As the 20th century gave way to the 21st, computers, the Internet and illegal downloads upended the music industry; that’s well known, I suppose. But there were more reasons for the music industry’s slump than Napster, LimeWire and the like. While the Internet writ large was sold as the democratization of knowledge, in practice it pushed—and still pushes—the democratization of ignorance. Add in this: For younger folks, the increasing popularity of video games stole time away from other pursuits, especially music, which made it possible for a 20-something kid to know little about what came before.

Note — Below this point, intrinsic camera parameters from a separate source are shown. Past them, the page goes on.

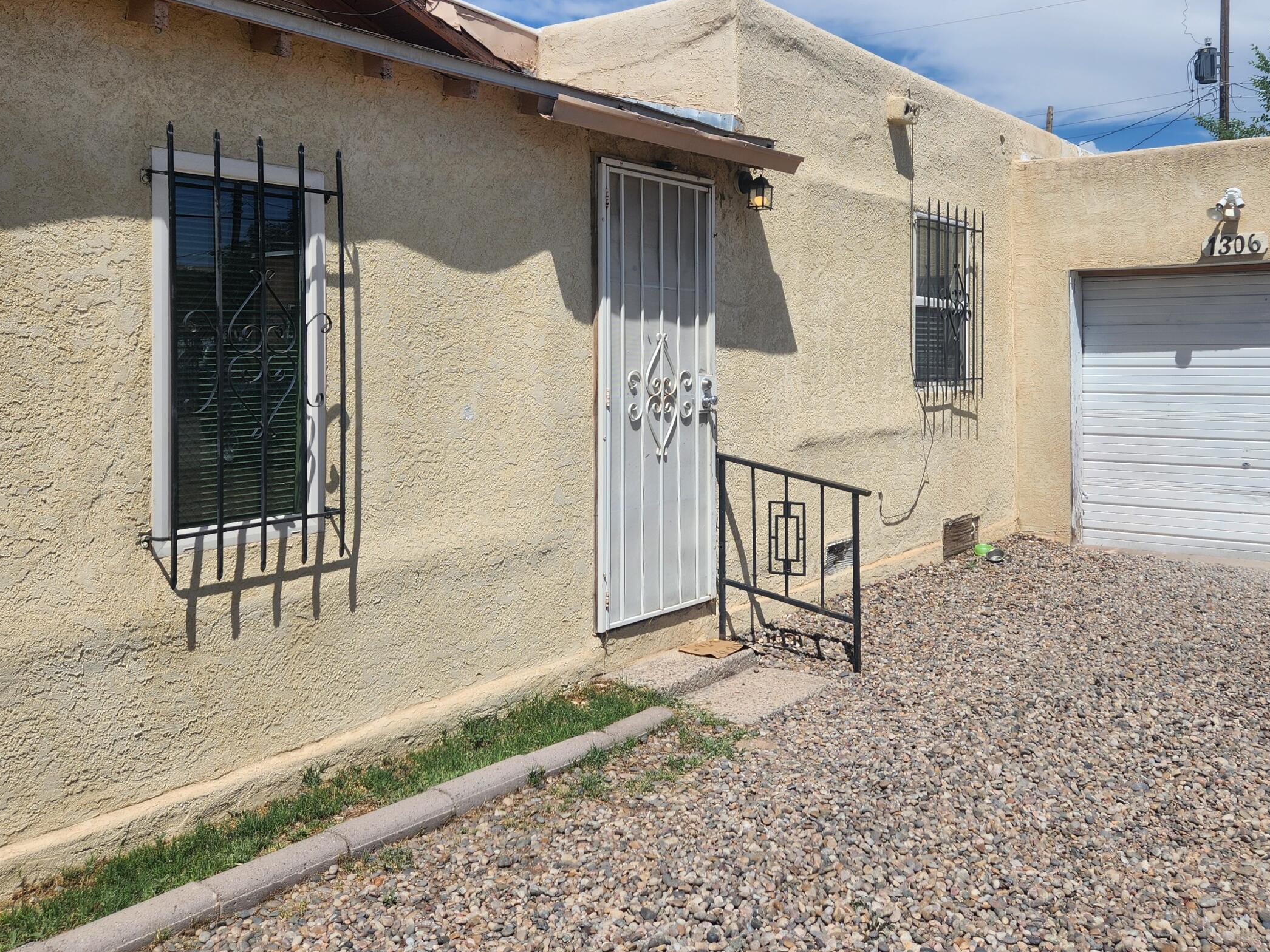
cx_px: 736
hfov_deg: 55.1
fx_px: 1211
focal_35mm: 33
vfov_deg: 42.6
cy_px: 348
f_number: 1.8
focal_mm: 5.4
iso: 20
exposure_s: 1/2737
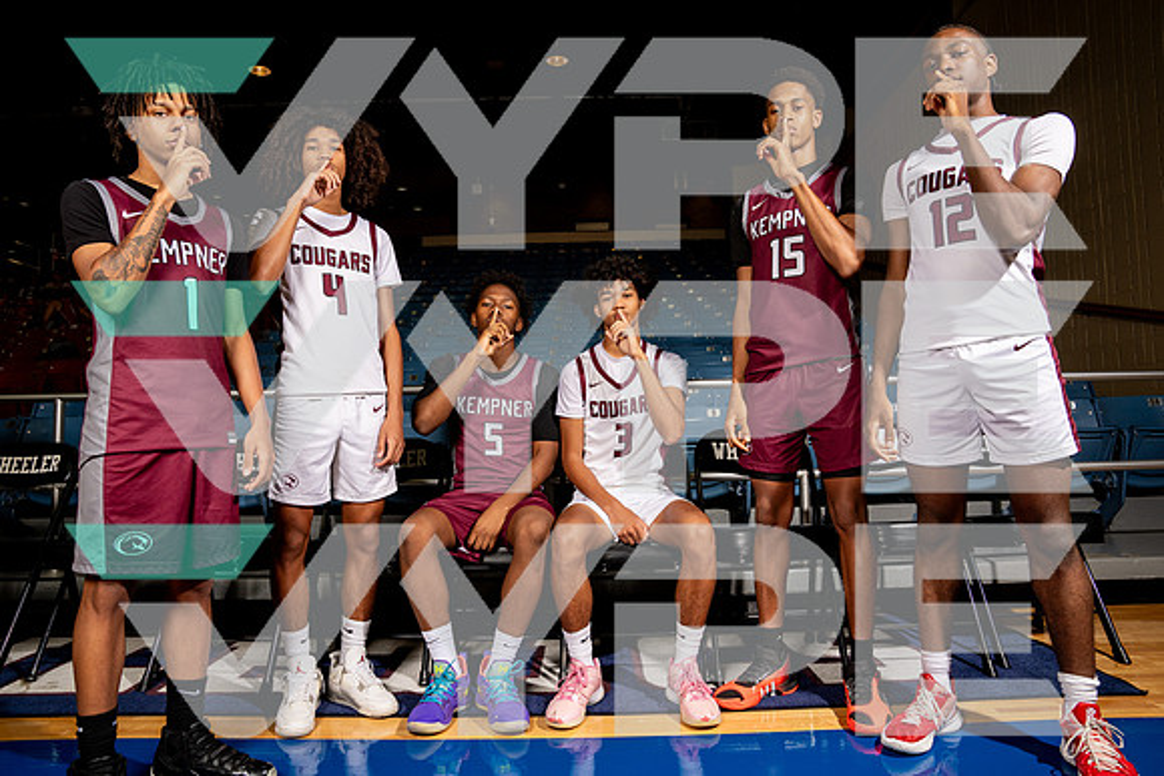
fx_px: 776
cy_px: 388
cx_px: 582
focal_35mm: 24
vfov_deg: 53.2
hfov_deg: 73.7
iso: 250
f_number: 7.1
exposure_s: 1/125
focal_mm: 24
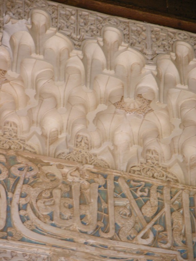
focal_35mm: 220
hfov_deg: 6.8
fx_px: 1661
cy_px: 130
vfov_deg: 9.0
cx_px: 98
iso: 181
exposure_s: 1/4
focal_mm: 56.7
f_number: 4.1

And, when they did consume music, it was by way of ill-tagged downloads that left them unaware of who the artist was. (I’m generalizing to a degree, of course.) Add to that this: Empathy is key to appreciating art and, by the early 2000s, empathy was in short supply.

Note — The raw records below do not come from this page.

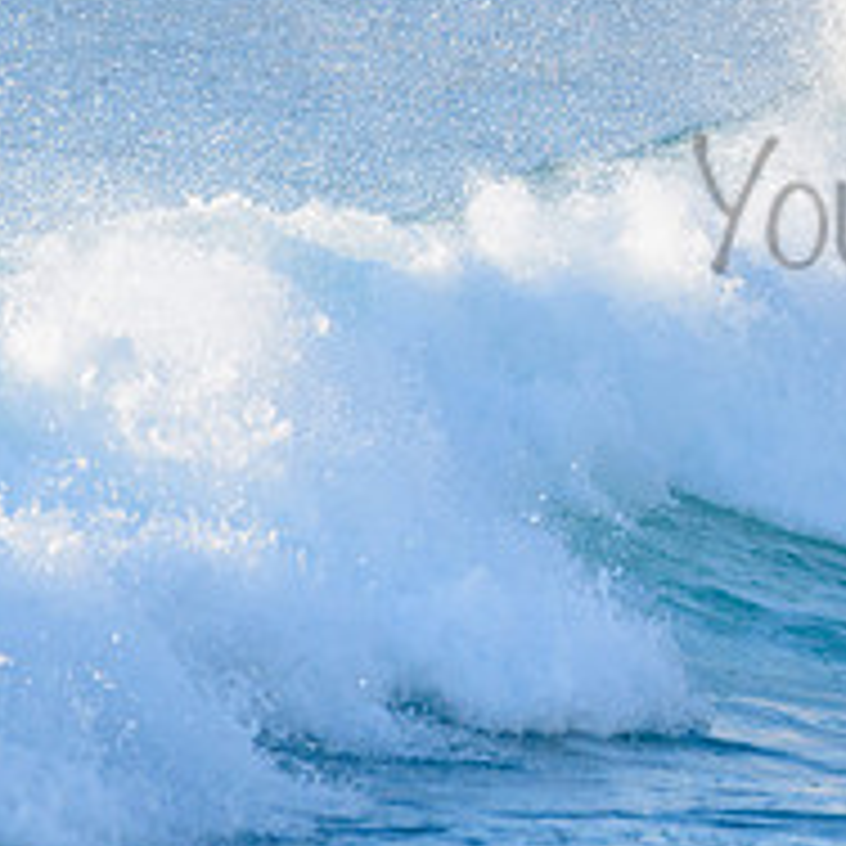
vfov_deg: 1.3
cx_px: 1156
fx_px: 36332
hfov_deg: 1.3
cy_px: 164
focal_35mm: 1314
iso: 560
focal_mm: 500
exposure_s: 1/2000
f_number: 5.6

I’m way off track, I suppose, so let me return to a paragraph above: I wasn’t aware of any of the criticisms—or praise, for that matter—directed at Liz Phair. I was closing in on 38 and—as I do now—still seeking out new sounds and artists to satisfy my never-quenched musical thirst, but had pretty much stopped reading the music magazines (a trend that continued until 2008 or thereabouts). That said, the new artists included Avril Lavigne, whose debut I picked up after seeing her on TV. (As I’m apt to say, it held glimmers of greatness within its grooves.) Then as now, the idea of sticking to the tried-and-true bored me to no end. That Phair embraced the new didn’t disturb me in the least; if anything, it made me appreciate her more—she bucked what I call the “static quo.”
In any event, Liz Phair contains straight-ahead pop, rollicking rock and such plaintive, confessional songs as “Red Light Fever,” “Firewalker” and “Friend of Mine,” plus an over-the-top (some might say filthy) bon mot (“H.W.C.”) that, for me, is the album’s only faux pas due to its lyrics, which I don’t hear as saucy or risqué but silly. Yet even it has its moments thanks to a catchy melody and an unexpected harmonica solo.
Which is all to say, if you heard it back in the day and dismissed it, give it another go. Along with the equally overlooked Somebody’s Miracle, it’s my most played of her long-players. It’s an adult album about adult concerns that’s sure to hit home with anyone who’s willing to walk in another’s shoes for 50 minutes.